* [Exercise aim] Reproduce the entries that follow precisely, setting aside any images.

* [Extracted records]
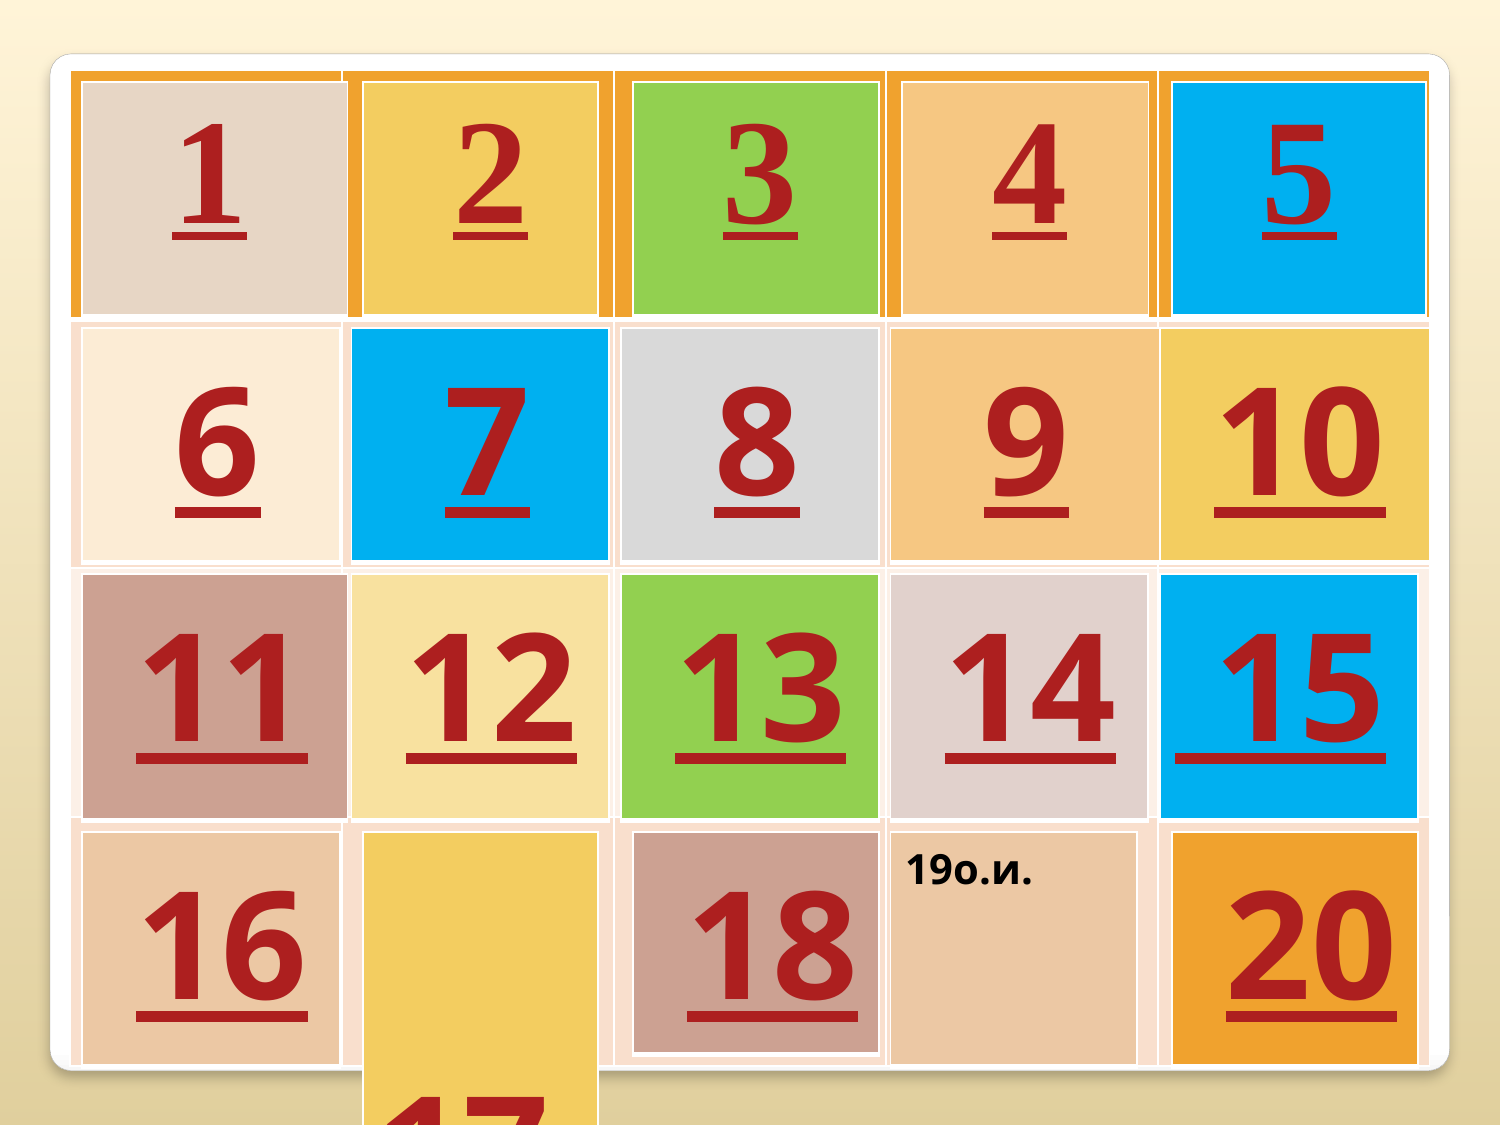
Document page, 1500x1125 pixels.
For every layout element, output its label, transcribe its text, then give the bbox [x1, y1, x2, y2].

table_header 6 [83, 329, 339, 560]
table_header [343, 71, 613, 317]
table_header [887, 71, 1157, 317]
table_header 19о.и. [891, 833, 1136, 1064]
table_header 5 [1173, 83, 1425, 314]
table_header 14 [891, 575, 1147, 818]
table_cell [1159, 322, 1429, 327]
table_header 13 [622, 575, 878, 818]
table_header 2 [364, 83, 597, 314]
table_header [71, 71, 341, 317]
table_header 12 [352, 575, 608, 818]
table_cell [343, 322, 613, 567]
table_header 4 [903, 83, 1148, 314]
table_header 18 [634, 833, 878, 1052]
table_cell [71, 322, 341, 567]
table_header 17 [364, 833, 597, 1125]
table_header 8 [622, 329, 878, 560]
table_header 3 [634, 83, 878, 314]
table_cell [1159, 569, 1429, 816]
table_header 9 [891, 329, 1159, 560]
table_cell [887, 322, 1157, 567]
table_header 7 [352, 329, 608, 560]
table_cell [615, 322, 885, 567]
table_cell [887, 569, 1157, 816]
table_cell [1159, 818, 1429, 1065]
table_cell [343, 569, 613, 816]
table_cell [343, 818, 613, 1065]
table_header 15 [1161, 575, 1417, 818]
table_cell [71, 569, 341, 816]
table_header 1 [83, 83, 347, 314]
table_header [615, 71, 885, 317]
table_cell [887, 818, 1157, 1065]
table_header [1159, 71, 1429, 317]
table_cell [615, 818, 885, 1065]
table_header 10 [1161, 329, 1429, 560]
table_cell [71, 818, 341, 1065]
table_header 20 [1173, 833, 1417, 1064]
table_header 16 [83, 833, 339, 1064]
table_header 11 [83, 575, 347, 818]
table_cell [615, 569, 885, 816]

* [Written answer]
Document page, 1500x1125 pixels.
For every layout element, output its label, transcribe its text, then give the bbox [x1, y1, x2, y2].

table_header 6 [83, 329, 339, 560]
table_header [343, 71, 613, 317]
table_header [887, 71, 1157, 317]
table_header 19о.и. [891, 833, 1136, 1064]
table_header 5 [1173, 83, 1425, 314]
table_header 14 [891, 575, 1147, 818]
table_cell [1159, 322, 1429, 327]
table_header 13 [622, 575, 878, 818]
table_header 2 [364, 83, 597, 314]
table_header [71, 71, 341, 317]
table_header 12 [352, 575, 608, 818]
table_cell [343, 322, 613, 567]
table_header 4 [903, 83, 1148, 314]
table_header 18 [634, 833, 878, 1052]
table_cell [71, 322, 341, 567]
table_header 17 [364, 833, 597, 1125]
table_header 8 [622, 329, 878, 560]
table_header 3 [634, 83, 878, 314]
table_cell [1159, 569, 1429, 816]
table_header 9 [891, 329, 1159, 560]
table_cell [887, 322, 1157, 567]
table_header 7 [352, 329, 608, 560]
table_cell [615, 322, 885, 567]
table_cell [887, 569, 1157, 816]
table_cell [1159, 818, 1429, 1065]
table_cell [343, 569, 613, 816]
table_cell [343, 818, 613, 1065]
table_header 15 [1161, 575, 1417, 818]
table_cell [71, 569, 341, 816]
table_header 1 [83, 83, 347, 314]
table_header [615, 71, 885, 317]
table_cell [887, 818, 1157, 1065]
table_header [1159, 71, 1429, 317]
table_cell [615, 818, 885, 1065]
table_header 10 [1161, 329, 1429, 560]
table_cell [71, 818, 341, 1065]
table_header 20 [1173, 833, 1417, 1064]
table_header 16 [83, 833, 339, 1064]
table_header 11 [83, 575, 347, 818]
table_cell [615, 569, 885, 816]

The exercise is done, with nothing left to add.